Just remember that each pack has 14 to 15 volts each, so each individual cell should be about 7 to 7.5 volts. This is the same on both the Gen 1 and Gen 2 Toyota Prius.
All the cells tested fine. So, with a simple load tester, we tested each cell in order to make sure none of these cells were carrying a surface charge. They should hold a load for about 5 seconds, but when in doubt play the comparison game. All the cells have identical characteristics, so if there is one that holds a load for a much shorter time than all the others, it's obvious that the cell is bad.
But that was not the case with this Prius. The wiring was good, there was no corrosion on the battery terminals now, and the individual cells were good. Now it's time to put everything back together and see if the battery ECU will be happy with what we did.
We drove the car 127 miles over the next week. The repair took! Savings to the customer was well over $3,000.
Now in this article, we only discussed the Toyota Prius. Everything from the Honda to Mercedes hybrid works differently and has differing specifications. However, the fundamentals of voltage leak testing are the same.
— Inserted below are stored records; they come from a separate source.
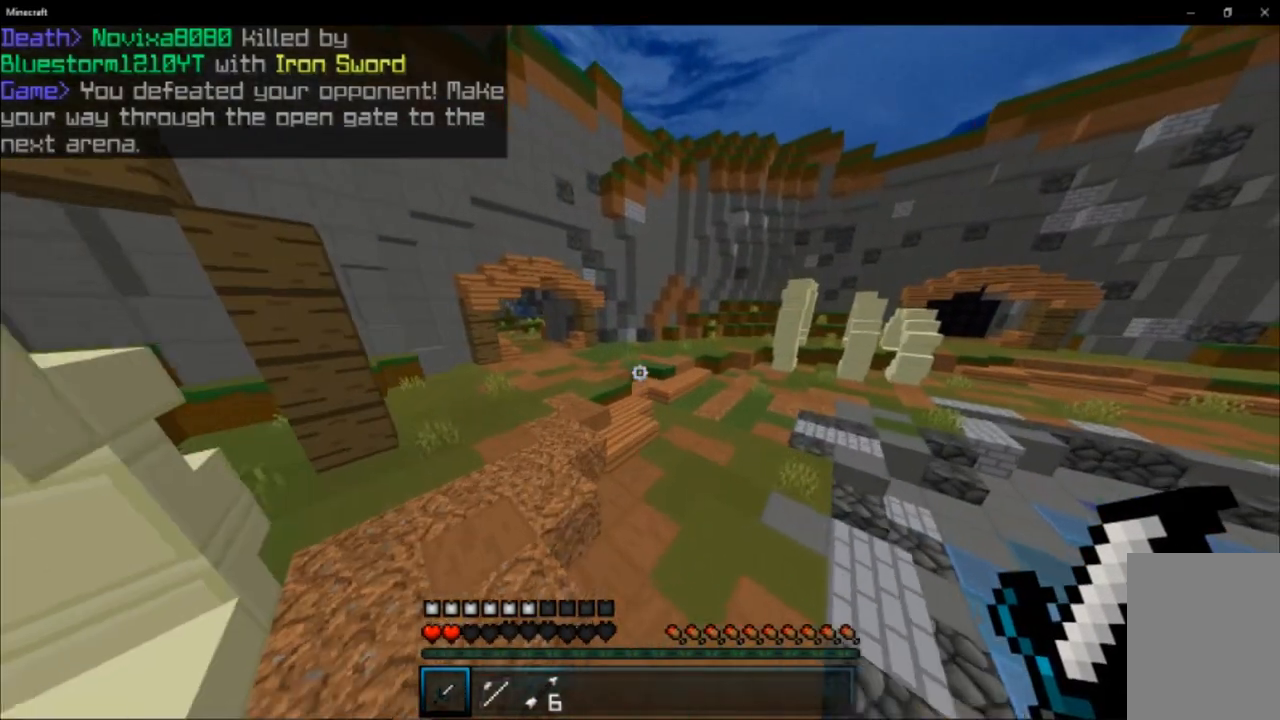
{"keys": ["space", "w"], "mouse": [], "events": [[84, "space", "up"], [401, "space", "down"]]}
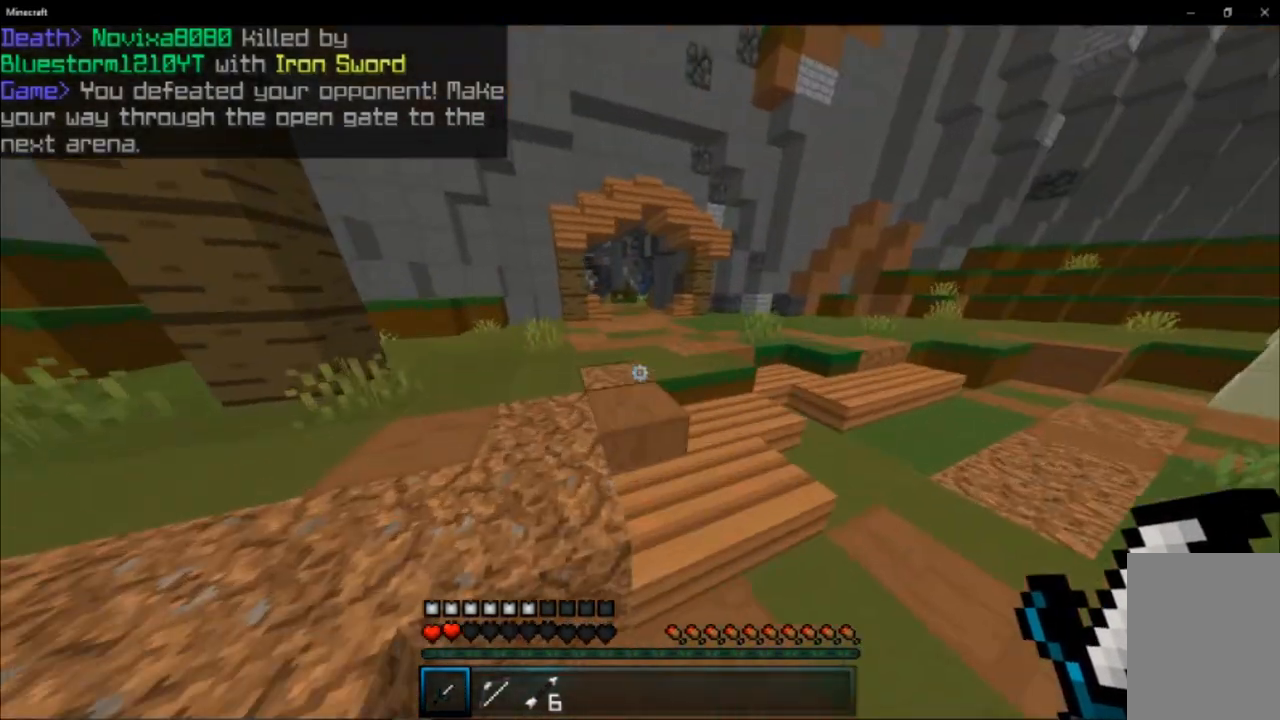
{"keys": ["space", "w"], "mouse": [], "events": [[100, "space", "up"], [383, "space", "down"]]}
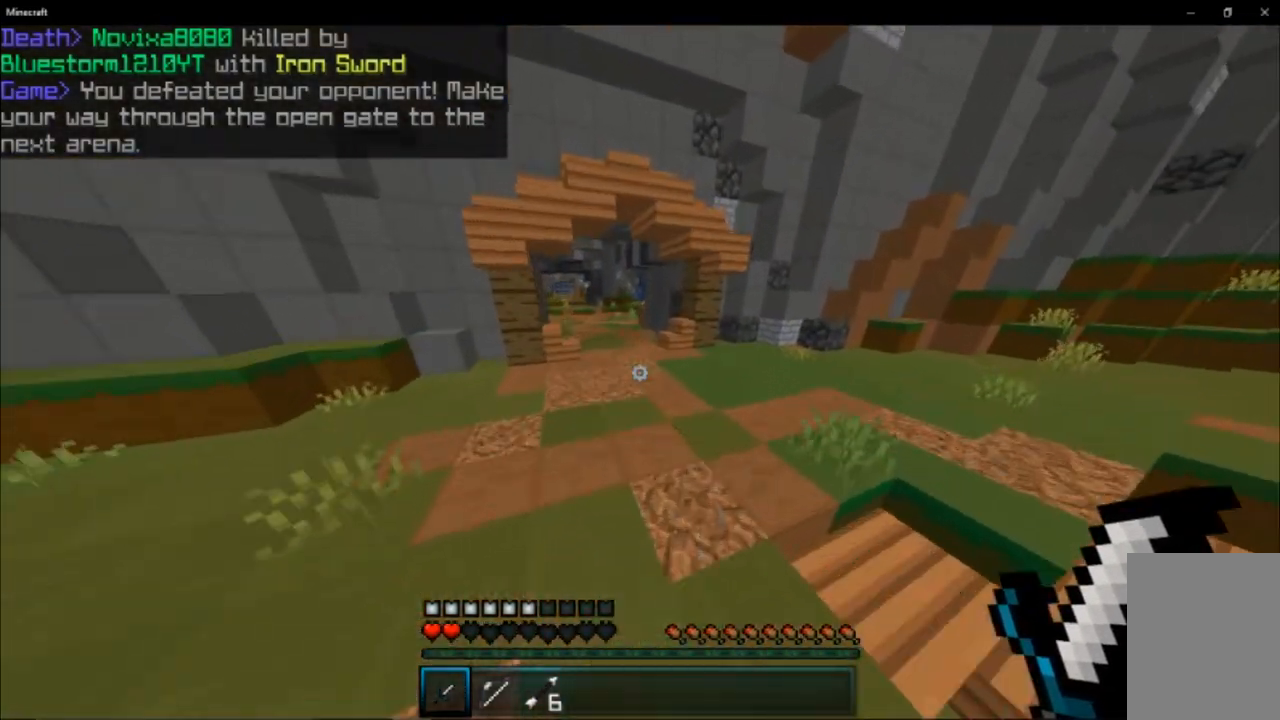
{"keys": ["space", "w"], "mouse": [], "events": [[50, "space", "up"], [434, "space", "down"]]}
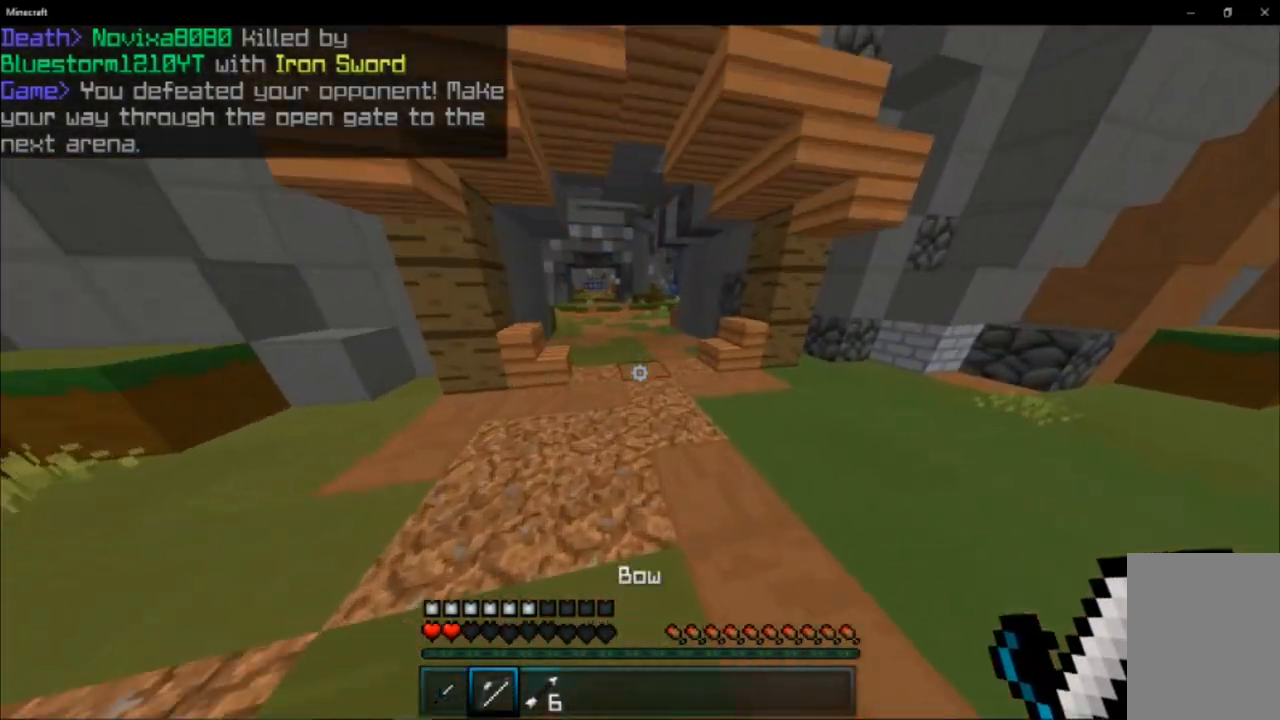
{"keys": ["space", "w"], "mouse": []}
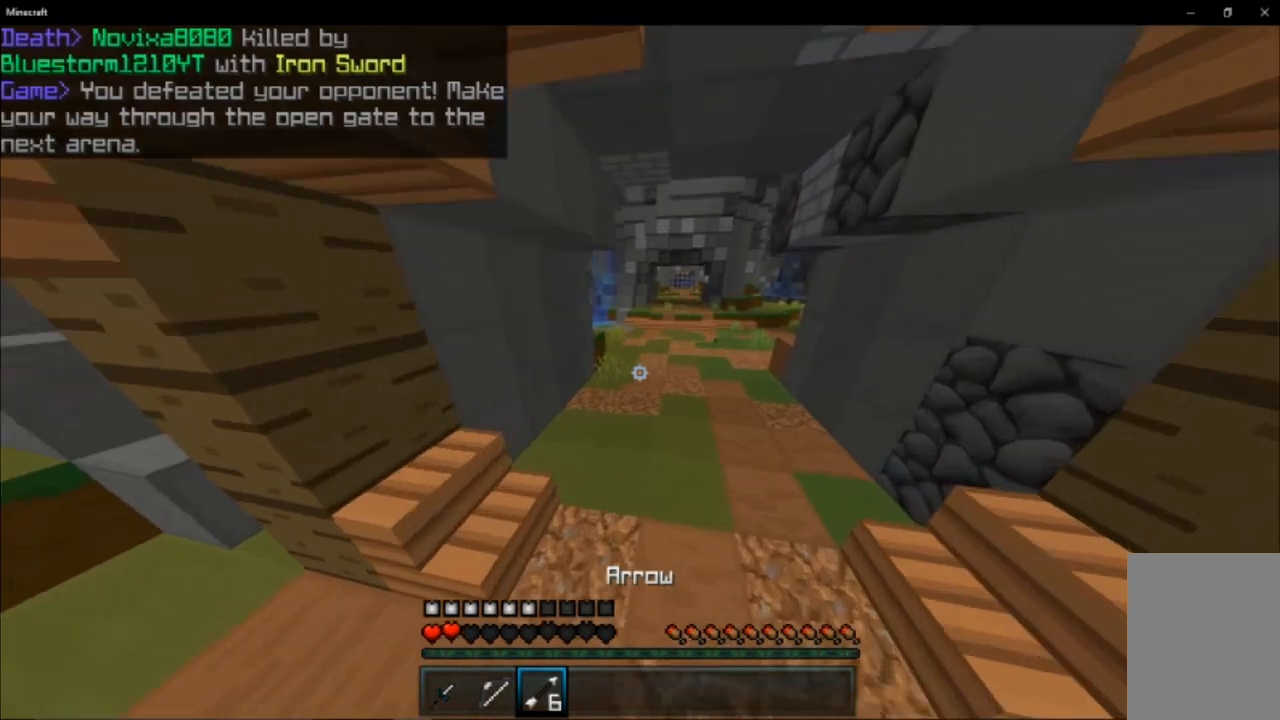
{"keys": ["w"], "mouse": [], "events": [[451, "space", "up"]]}
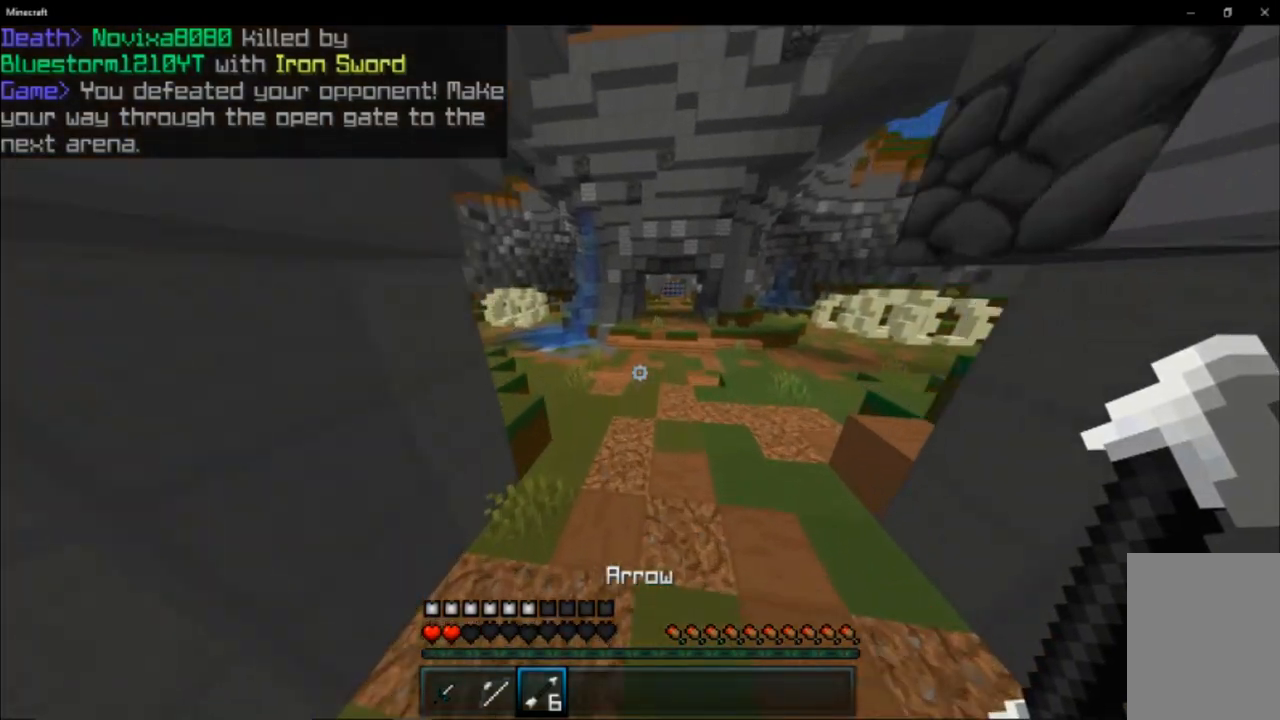
{"keys": ["space", "w"], "mouse": [], "events": [[217, "space", "down"]]}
High Voltage cables, transmission windings, and inverters/converters need to be in tip-top shape to make sure that HV stays contained and safe. The integrity of high voltage components is vital on hybrid vehicles.
G. Jerry Truglia, owner of ATTS and founder of TST, is an ASE Master Auto, Truck, School Bus, L1, CNG technician. He is the author / co-author / technical adviser on 25-plus books, including Understanding and Diagnosing Hybrid Vehicles. He is also a noted automotive trainer.